Les chercheurs ont ensuite mesuré la variation des prix du blé entre 1321 et 1790. Ici encore, les variations de prix sont faibles entre les régions fortement connectées par le réseau romain (ce qui montre l’existence d’un marché intégré). Au contraire, le prix du blé varie fortement entre les régions éloignées de ces routes et canaux. Traduction: les régions interconnectées durant l’Antiquité le sont tout autant en 1790, soit 1500 ans après l’apogée de l’Empire.

L’influence des voies romaines sur le capitalisme moderne

L’empreinte laissée par Rome va plus loin. Malgré «la transformation radicale des moyens de transport» depuis le XIXe siècle, l’influence du réseau antique s’est maintenue jusqu’à nos jours. Pour le prouver, l’analyse a recensé les liens de capitaux entre les entreprises des régions anciennement intégrées aux voies romaines.

 

Et là encore, les résultats sont significatifs. Une faible “distance effective” entre régions est associée à un nombre plus élevé d’entreprises ayant une filiale dans l’autre région. À l’inverse, plus l’on s’éloigne des anciennes routes commerciales, moins les liens capitalistiques entre entreprises sont importants.
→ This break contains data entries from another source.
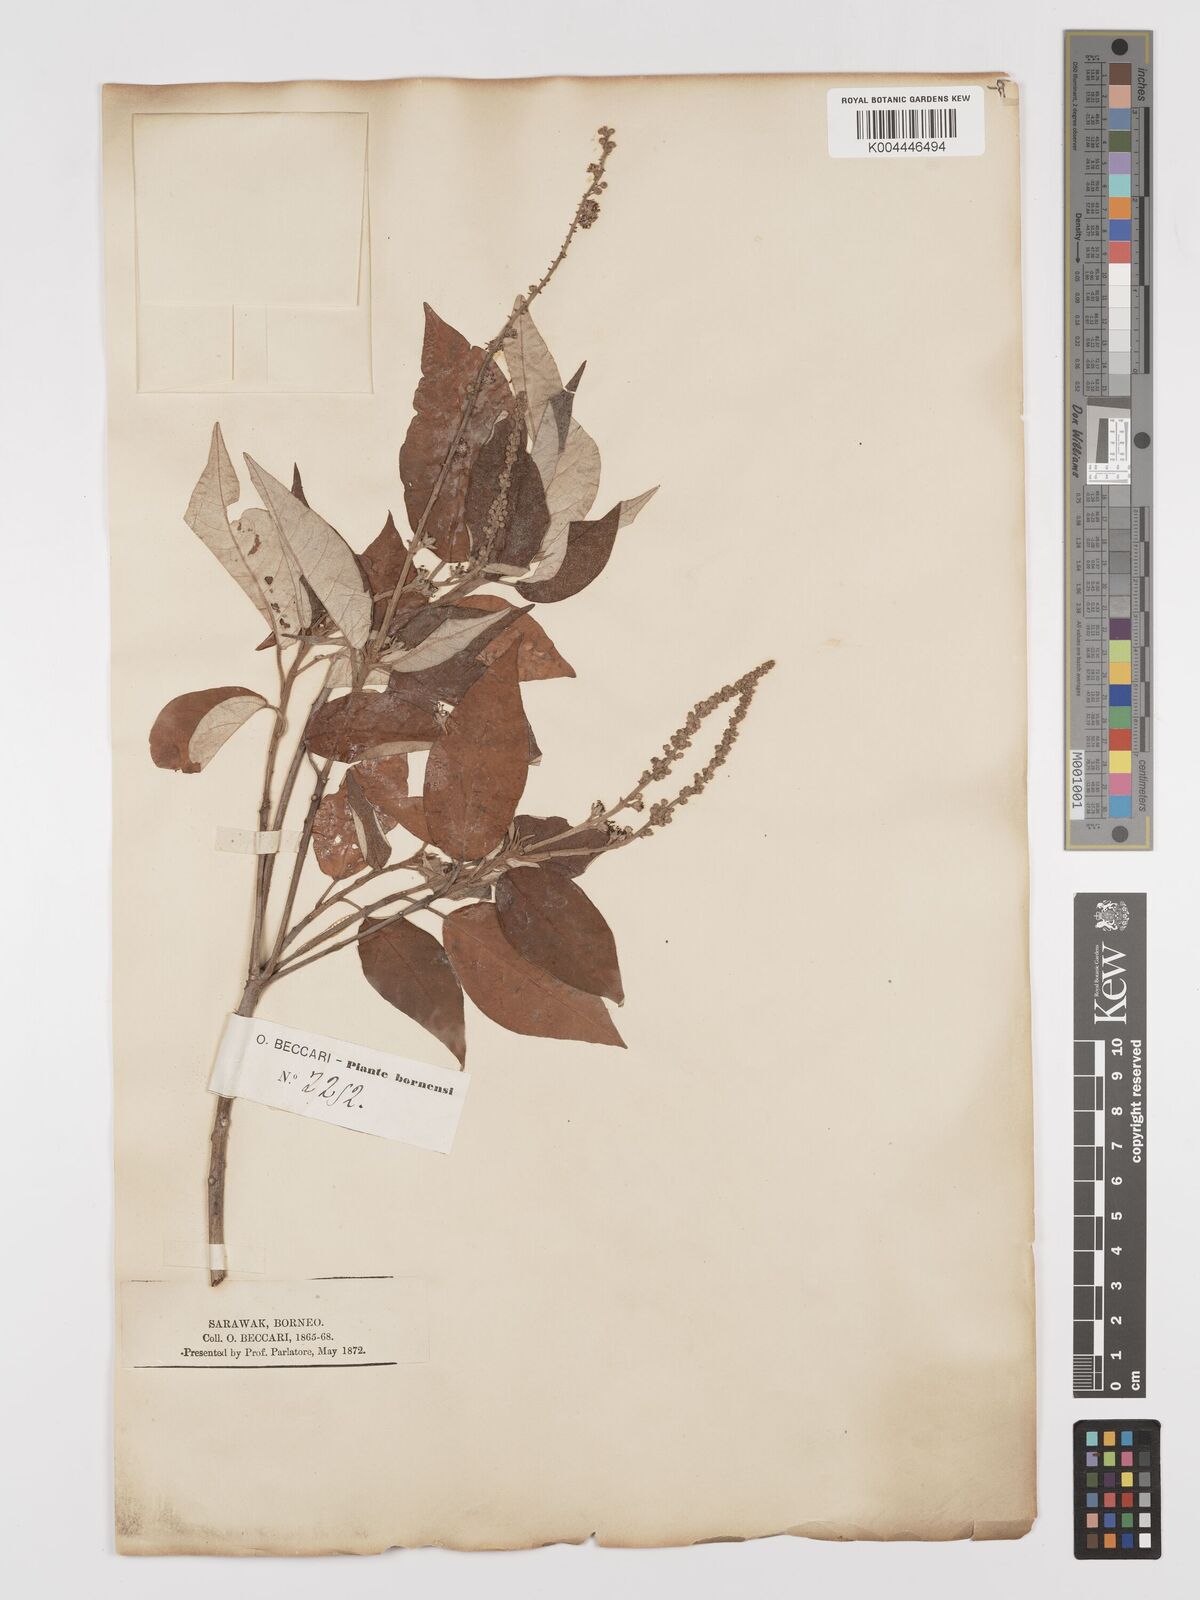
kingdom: Plantae
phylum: Tracheophyta
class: Magnoliopsida
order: Malpighiales
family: Euphorbiaceae
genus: Croton
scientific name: Croton argyratus
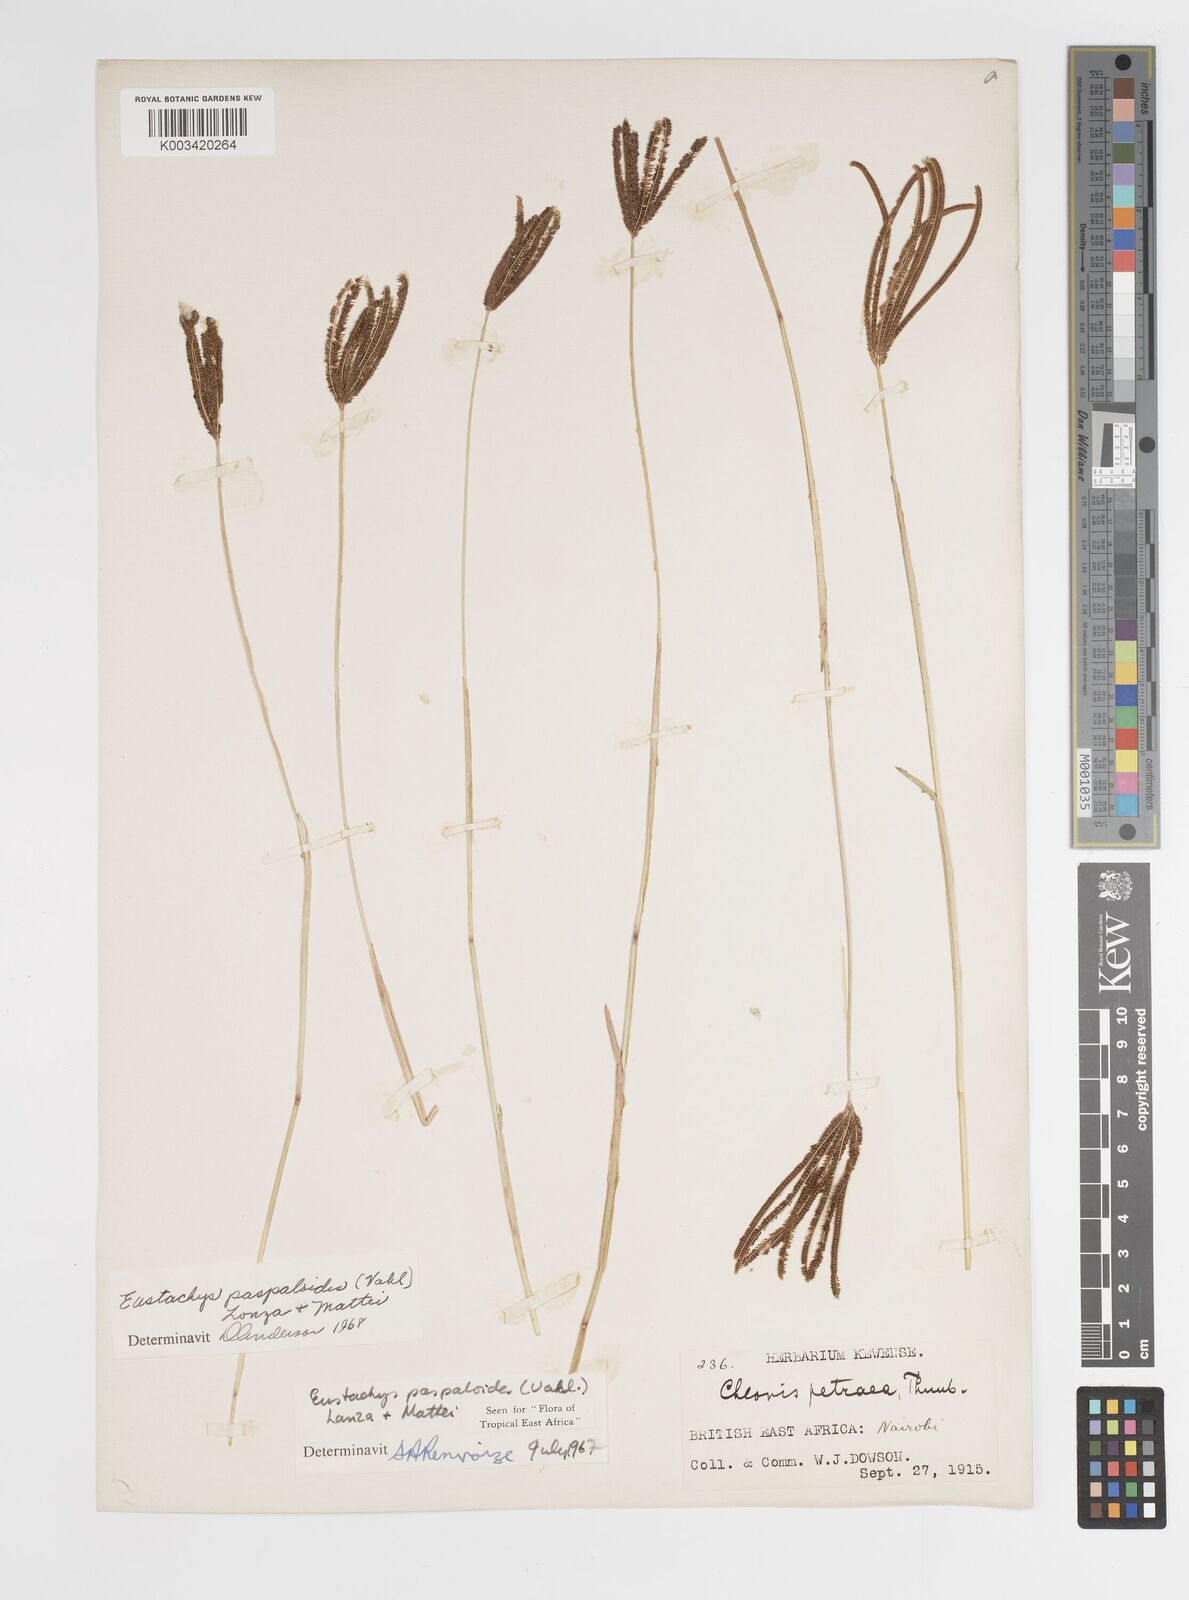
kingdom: Plantae
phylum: Tracheophyta
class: Liliopsida
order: Poales
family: Poaceae
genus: Eustachys
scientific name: Eustachys paspaloides
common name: Caribbean fingergrass
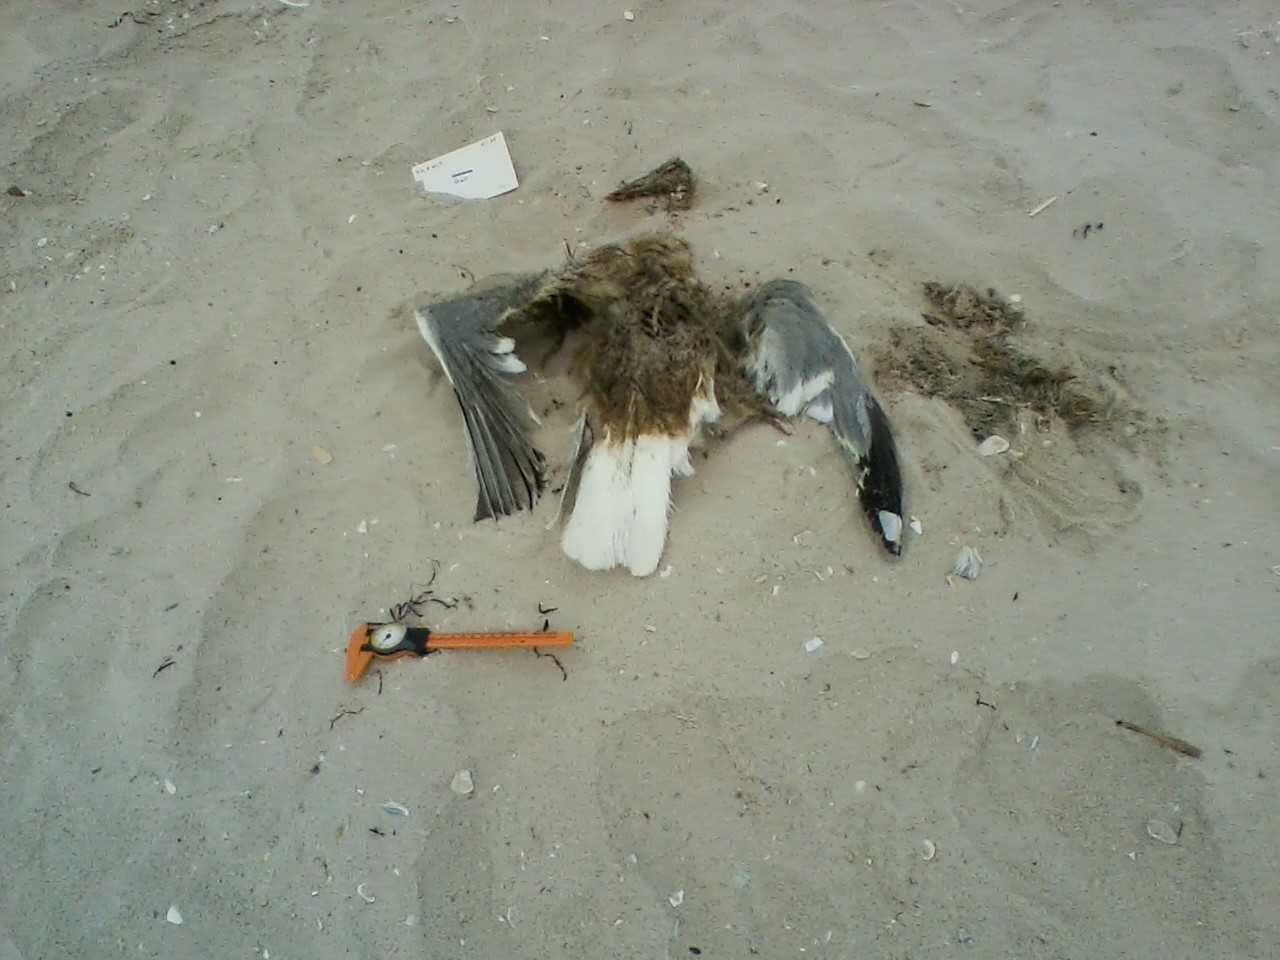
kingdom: Animalia
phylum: Chordata
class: Aves
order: Anseriformes
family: Anatidae
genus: Melanitta
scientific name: Melanitta nigra
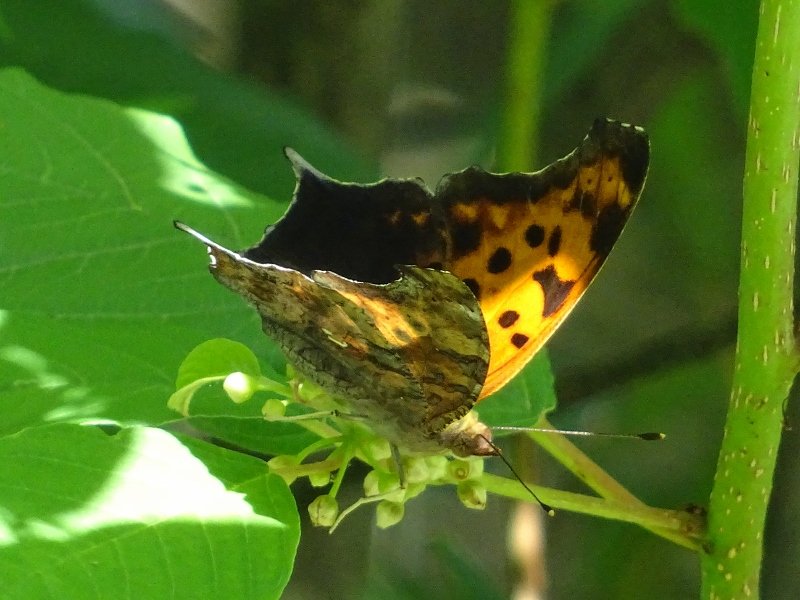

À la fin de l’étude, les chercheurs se risquent à expliquer la cause de cette continuité historique. Tout d’abord, ils expliquent que les régions les mieux connectées dès l’antiquité auraient eu tendance à adopter plus rapidement les nouveaux modes de transports. Ce cercle vertueux de l’innovation a approfondi leurs connexions au fil du temps. Au-delà de l’économie au sens strict, les voies romaines ont aussi favorisé le mouvement des personnes et des idées, favorisant indirectement les échanges commerciaux et l’innovation.

On pourra peut-être regretter le manque d’explications institutionnelles de l’étude, qui omet le rôle du latin comme la lingua franca du continent tout au long du Moyen-Âge, ou encore l’influence du droit romain sur le commerce à l’époque moderne.